Before you order one of these drinks, think about how many calories you've already had or are planning to have later in the day. 

For example, if you are recovering from a Christmas party the night before or attending one later in the day, sticking to your regular calorie free black coffee will help save calories. 

However, if you've stayed on top of your calorie intake and training, then indulging in the occasional Christmas coffee isn't the end of the world. 



 

2. Use a food tracker app
 

One way to keep tighter control over your diet and how many calories you’re consuming is to use a food tracker app. 

Mindlessly consuming foods without an awareness of what calories and macronutrients they contain is a surefire recipe for weight gain. 

What gets measured gets managed - and where food and drink is concerned, this will help achieve your goals. 

If you closely track what you’re eating and drinking it will soon show you the areas where you’re over-consuming calorie-dense, nutrient-sparse foods and enable you to take back control rather than free-wheeling it to January and waking up on New Year’s day 5kg heavier. 



 

3. Size matters 
 

If you’ve got your heart set on a Christmas drink, a sound piece of advice is to limit portion size. 
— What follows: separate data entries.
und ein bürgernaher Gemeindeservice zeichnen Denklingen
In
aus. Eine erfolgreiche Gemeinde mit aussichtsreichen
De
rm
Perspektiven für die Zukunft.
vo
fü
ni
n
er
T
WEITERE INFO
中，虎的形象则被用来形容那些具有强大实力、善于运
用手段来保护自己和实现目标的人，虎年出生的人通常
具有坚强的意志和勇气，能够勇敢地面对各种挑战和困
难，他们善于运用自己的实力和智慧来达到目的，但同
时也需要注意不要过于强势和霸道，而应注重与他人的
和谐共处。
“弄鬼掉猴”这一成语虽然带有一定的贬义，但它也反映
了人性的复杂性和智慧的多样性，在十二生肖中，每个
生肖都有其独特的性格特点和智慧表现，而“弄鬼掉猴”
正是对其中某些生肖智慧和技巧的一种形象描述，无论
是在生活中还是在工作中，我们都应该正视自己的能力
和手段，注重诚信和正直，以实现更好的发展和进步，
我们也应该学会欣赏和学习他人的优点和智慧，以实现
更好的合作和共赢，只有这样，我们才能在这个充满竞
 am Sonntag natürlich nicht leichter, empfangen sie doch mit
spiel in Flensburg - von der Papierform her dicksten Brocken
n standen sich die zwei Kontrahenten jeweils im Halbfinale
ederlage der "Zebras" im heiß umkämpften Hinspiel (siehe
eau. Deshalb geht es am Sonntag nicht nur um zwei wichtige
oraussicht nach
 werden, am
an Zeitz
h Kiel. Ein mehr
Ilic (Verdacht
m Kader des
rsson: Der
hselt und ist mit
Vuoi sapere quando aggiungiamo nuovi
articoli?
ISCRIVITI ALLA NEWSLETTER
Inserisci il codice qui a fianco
Instead of getting an extra-large, just settle for a small instead. 

If there’s the option of supersize with whole milk and extra cream, maybe switch up for the more modest size, with skimmed milk and no cream. 

This could add up to several hundred extra calories avoided which could be the difference between gaining weight and maintaining. 



 

4. Find healthier substitutes
 

Yes, a triple chocolate cappuccino with whipped cream and toppings sounds amazing. But it will harm your health and dent your weight loss goals. 

If you’re serious about getting in shape, but still want to feel like you’re indulging, look for healthy swaps or lower calorie alternatives. 

A great way to ensure you’re not piling on hundreds of extra calories is to make your own. 

Why not try UP’s own healthier Luxury Protein Hot Chocolate recipe? It contains a fraction of the calories of a festive drink, and 25g of protein and UP’s delicious Chocotrients chocolate greens blend.

When January comes around you’ll be in a much better position. 
 

Get your UP Chocotrients blend here. 

 

5. If a Christmas splurge is absolutely unavoidable, always aim for damage limitation. 
 

If you know you’re going to be over-consuming calories on certain days (like Christmas Day), it’ can make sense to limit your calorie intake in the days running up to it. 

However, there is a big difference between slightly reducing your calorie intake and attempting to starve yourself. 

If you are hungry when you sit down to a feast of foods, you are more likely to overeat and ask for seconds. 

Try sticking to your regular meal frequency, but adapt the food decisions you make. 

For example: 

  • Swap out more fat-rich protein sources like salmon and steak for leaner options such as chicken and white fish. 
  • Limit your carbohydrate intake to vegetables only. 
  • Supplement with fish oil and cut back on calorie dense foods like nuts.

Following these guidelines will save plenty of calories, and you won't be starving either as you'll have eaten a high volume of food.